Im zweiten Schritt geht es um den konkreten Chatbot-Einsatz in einer beruflichen Handlungssituation. Hilfreich ist hier das „Graue-Box-Modell der Chatbot-Didaktik“. Das Modell bietet einen roten Faden, wie ein Ausbildungsinhalt ausgewählt und mit einem Chatbot anschließend gelernt werden kann. Grundlage ist dabei immer das Wechselspiel eines Frage-Antwort-Dialogs mit dem Chatbot, der auch als Promptengineering bezeichnet wird.

Handlungsorientierung

Durch gezieltes Trainieren mit Chatbots lernen die Auszubildenden, wie Sie souverän im Umgang mit Chatbots werden und dies auch in andere berufliche Handlungssituationen übertragen können. Dies ist genau jene Handlungskompetenz, die das Berufsbildungsgesetz in Deutschland fordert und damit den Grundstein für lebenslanges Lernen legt.

Die Perspektiven des Dagstuhl-Dreiecks bereiten Auszubildende folglich nicht nur auf die technologischen, sondern auch auf die sozialen und anwendungsbezogenen Herausforderungen der digitalen Welt vor. In Kombination mit dem „Graue-Box-Modell der Chatbot-Didaktik“ entsteht so ein facettenreiches Bild, das die Lernenden dazu ermutigt, Technologien zu hinterfragen, ihre Auswirkungen zu reflektieren und sie kompetent einzusetzen.

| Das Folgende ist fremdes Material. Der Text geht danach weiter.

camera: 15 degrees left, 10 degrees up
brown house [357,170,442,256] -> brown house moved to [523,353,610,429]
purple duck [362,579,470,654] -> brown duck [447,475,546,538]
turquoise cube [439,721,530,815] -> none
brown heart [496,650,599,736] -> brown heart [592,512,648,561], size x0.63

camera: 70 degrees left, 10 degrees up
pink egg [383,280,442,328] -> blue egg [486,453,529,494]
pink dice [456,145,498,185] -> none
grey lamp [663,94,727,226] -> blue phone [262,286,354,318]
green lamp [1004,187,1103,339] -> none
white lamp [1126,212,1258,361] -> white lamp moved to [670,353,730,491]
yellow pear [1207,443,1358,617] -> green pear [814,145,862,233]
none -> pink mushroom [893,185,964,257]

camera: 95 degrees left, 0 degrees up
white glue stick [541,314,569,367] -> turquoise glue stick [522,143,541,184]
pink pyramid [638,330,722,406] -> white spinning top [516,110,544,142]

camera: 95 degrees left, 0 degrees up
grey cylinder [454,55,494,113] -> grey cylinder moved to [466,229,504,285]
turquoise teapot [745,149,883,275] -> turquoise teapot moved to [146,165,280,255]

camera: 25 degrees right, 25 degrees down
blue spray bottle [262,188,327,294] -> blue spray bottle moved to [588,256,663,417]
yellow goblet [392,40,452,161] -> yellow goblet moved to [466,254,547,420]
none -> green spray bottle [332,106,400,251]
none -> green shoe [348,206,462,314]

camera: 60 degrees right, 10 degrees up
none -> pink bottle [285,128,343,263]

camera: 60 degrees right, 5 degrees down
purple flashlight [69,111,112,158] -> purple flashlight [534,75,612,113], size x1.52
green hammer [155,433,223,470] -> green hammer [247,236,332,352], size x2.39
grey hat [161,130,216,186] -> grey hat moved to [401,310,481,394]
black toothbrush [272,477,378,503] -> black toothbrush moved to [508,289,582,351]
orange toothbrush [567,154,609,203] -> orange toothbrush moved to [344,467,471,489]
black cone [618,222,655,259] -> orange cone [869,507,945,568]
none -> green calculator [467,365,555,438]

Lernprozessbegleitung ist der Schlüssel zum Erfolg

Als Ausbilder:in übernehmen Sie die Lotsenfunktion und Lernprozessbegleitung in diesem Dreieck. In der Balance der genannten Perspektiven liegt der Schlüssel für eine Bildung, die junge Menschen nicht nur zu kompetenten, sondern auch zu reflektierten und verantwortungsvollen Bürger:innen in der digitalen Gesellschaft macht.